If no one is buying the products you are selling then that is the market giving you a signal. It's telling you that no one is willing to buy those products at the price you are selling them.

If you just invested $1000000 in a new carriage factory and except for a few Amish no one is buying your horse drawn carriages then it doesn't make sense to continue borrowing more cheap money to keep your factory going but then it's time to scale things down. Then it's time to sell some (or all) of the wood, leather,metal, tools etc you intended to use to build carriages. Yes, you probably won't be able to recuperate your $1000000 investment (some of the wood can only be sold as firewood (at a lower price than you expected to get for it if it was part of a finished carriage), some of the tools are too specialized to be used for something other than building Amish style carriages and can only be sold as scrap metal etc), but that is the great thing about the free market: it rewards responsible behavior and it punishes bad behavior. Maybe you should have started with a small factory or you could have started building those carriages in your garage. And you could have expanded your operation if things went well, but no... because money was cheap you overreached and now you end up paying the price for that)

Keeping unsustainable business in business by putting them on an IV with cheap money does not provide more wealth. It does not provide more goods and services that people want and are willing to pay for. Keeping unsustainable business in business only harms sustainable and new business because it raises the prices of the resources they are competing for (skilled laborers, wood, oil, leather etc).

And it gets even worse when they start directly bailing out companies. Because that way they totally remove all responsibility.

(I'm off, i'll be back on monday)
As far as an infrastructure stimulus plan being artificial, that's not entirely true. Even conservative estimates put return on smart infrastructure investments at 2.5-3% due to increased productivity and other factors over time. Modernizing infrastructure gives short term gains in jobs and consumer spending, but it also gives long term gains due to the return caused by living in a modern and more efficient society. High speed rails, nation wide high speed wifi, modern schools, etc. These things all allow us to be more productive, educated and innovative which gives us long term economic stimulus.

As far as cheap money and bailing out business and propping up companies, I never suggested any of that.
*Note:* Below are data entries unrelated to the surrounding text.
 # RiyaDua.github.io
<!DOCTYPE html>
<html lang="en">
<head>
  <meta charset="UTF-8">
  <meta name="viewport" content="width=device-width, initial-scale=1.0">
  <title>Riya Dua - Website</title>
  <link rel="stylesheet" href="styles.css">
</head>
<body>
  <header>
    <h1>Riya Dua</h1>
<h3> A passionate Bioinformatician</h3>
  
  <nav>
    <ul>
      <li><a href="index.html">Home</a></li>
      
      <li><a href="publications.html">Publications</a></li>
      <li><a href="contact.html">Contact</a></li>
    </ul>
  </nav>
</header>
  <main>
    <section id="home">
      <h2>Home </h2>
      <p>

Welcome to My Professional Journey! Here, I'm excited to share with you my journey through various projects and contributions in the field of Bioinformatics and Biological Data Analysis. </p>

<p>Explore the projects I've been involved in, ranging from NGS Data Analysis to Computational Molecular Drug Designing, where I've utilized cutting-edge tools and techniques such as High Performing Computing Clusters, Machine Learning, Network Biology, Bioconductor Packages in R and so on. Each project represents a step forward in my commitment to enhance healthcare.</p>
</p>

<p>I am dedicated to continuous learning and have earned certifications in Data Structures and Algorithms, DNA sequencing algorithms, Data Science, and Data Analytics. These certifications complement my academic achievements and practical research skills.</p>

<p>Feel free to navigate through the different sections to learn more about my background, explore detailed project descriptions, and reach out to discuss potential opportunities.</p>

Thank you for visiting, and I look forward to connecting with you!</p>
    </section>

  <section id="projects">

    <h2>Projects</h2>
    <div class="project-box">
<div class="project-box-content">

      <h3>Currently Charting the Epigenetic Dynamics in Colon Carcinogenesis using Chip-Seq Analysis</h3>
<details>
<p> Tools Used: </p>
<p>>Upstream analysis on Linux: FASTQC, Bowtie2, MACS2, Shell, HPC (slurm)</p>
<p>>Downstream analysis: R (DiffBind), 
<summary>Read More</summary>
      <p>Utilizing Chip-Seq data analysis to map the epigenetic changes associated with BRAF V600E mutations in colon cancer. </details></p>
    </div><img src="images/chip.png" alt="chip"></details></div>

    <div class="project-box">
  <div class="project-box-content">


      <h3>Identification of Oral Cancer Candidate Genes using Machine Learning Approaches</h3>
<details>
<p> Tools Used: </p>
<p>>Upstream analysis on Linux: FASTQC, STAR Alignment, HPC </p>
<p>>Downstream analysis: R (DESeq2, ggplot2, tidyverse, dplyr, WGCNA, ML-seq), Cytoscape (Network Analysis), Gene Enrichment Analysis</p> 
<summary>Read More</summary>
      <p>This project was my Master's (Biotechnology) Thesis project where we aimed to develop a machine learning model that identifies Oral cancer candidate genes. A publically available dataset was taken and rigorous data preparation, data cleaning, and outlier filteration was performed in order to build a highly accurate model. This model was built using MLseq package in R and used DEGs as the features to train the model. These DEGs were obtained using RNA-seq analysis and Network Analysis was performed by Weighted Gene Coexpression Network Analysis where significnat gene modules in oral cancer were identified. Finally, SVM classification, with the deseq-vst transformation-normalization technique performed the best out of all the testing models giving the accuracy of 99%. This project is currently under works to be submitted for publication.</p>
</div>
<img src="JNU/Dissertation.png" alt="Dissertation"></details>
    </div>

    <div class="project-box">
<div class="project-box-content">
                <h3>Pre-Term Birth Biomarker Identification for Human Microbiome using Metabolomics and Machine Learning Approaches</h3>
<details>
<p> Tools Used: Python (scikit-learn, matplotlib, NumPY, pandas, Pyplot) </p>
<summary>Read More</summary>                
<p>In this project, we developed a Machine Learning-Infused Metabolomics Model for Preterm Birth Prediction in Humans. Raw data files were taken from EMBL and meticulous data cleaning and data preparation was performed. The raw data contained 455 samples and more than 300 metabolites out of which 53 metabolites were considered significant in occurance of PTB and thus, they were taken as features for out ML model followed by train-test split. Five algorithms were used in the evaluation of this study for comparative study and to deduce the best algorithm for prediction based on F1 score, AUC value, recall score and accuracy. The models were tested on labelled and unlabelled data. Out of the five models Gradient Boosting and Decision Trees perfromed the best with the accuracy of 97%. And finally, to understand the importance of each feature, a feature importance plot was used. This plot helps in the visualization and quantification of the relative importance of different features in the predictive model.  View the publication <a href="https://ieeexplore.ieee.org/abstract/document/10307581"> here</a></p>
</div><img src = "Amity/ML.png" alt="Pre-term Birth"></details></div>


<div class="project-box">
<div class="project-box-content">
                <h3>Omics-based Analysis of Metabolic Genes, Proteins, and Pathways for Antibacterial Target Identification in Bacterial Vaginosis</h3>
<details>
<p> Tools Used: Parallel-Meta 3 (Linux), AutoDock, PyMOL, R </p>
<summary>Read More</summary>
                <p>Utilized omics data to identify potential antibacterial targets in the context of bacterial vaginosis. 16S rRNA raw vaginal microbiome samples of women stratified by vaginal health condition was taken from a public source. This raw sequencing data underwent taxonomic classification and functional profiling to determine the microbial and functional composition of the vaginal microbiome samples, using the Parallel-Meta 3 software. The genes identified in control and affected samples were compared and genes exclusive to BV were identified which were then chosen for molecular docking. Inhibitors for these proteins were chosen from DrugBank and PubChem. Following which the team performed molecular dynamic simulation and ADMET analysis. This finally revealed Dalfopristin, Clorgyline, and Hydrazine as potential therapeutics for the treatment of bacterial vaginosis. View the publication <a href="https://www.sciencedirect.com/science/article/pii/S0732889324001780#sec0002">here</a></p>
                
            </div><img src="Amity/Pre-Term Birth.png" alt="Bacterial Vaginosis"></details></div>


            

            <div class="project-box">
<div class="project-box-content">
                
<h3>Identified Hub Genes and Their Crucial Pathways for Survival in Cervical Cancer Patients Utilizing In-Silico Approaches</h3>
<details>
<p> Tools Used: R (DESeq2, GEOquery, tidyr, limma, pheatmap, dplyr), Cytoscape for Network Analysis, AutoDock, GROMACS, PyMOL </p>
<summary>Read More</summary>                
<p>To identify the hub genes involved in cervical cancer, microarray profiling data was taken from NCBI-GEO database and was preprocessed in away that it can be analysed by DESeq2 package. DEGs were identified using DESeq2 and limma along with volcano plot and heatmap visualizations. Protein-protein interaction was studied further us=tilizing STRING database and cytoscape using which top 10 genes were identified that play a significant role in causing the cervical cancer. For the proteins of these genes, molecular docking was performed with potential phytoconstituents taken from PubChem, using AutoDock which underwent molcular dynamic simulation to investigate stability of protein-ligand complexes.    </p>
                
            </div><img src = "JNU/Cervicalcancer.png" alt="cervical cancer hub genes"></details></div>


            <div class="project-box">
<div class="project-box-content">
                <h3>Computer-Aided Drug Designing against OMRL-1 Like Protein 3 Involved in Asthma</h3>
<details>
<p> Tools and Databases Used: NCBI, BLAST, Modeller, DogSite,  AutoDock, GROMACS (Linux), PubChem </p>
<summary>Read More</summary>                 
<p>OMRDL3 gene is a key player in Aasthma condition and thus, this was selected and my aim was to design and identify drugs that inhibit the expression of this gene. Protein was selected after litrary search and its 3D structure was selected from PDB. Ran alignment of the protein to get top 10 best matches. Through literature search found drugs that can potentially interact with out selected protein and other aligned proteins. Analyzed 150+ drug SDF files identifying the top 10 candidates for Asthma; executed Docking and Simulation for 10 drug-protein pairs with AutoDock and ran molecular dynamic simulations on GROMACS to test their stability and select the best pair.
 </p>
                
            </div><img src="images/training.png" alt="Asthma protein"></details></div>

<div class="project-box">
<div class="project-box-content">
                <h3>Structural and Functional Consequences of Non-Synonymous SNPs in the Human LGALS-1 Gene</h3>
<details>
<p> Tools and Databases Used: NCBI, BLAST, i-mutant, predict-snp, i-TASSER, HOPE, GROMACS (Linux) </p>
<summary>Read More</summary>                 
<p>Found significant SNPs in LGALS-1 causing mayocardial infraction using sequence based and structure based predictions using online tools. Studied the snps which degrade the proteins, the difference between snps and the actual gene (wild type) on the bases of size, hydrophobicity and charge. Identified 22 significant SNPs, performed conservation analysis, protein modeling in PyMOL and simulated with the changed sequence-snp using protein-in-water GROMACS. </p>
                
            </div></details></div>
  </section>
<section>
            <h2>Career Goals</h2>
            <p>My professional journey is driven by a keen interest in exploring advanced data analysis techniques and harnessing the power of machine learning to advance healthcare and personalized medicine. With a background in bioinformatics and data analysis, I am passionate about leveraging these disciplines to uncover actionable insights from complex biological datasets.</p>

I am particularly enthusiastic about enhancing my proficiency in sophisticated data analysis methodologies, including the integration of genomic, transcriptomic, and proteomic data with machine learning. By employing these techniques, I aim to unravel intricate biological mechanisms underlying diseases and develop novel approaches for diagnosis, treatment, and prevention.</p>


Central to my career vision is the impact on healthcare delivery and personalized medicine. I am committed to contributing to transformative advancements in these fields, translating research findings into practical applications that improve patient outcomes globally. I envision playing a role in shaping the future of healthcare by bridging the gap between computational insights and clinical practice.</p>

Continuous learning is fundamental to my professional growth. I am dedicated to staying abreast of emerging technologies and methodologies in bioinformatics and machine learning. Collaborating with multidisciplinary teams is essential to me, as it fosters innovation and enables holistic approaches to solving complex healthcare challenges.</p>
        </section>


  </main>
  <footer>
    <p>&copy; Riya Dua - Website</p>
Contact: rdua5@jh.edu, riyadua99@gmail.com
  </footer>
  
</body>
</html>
Don't forget, our economy was relatively normal until we decided to wage two of the longest wars in American history....simultaneously. Then we allowed the banking industry to totally wipe out a majority the equity every American had in their home, after which we gave the banks all the money they lost right back. It's not like we need to re-invent the wheel here. We just need to right the ship. America has worked for a pretty long time, it's just that a few stupid people at the top made some incredibly short sighted decisions, some for ideology, and some for greed.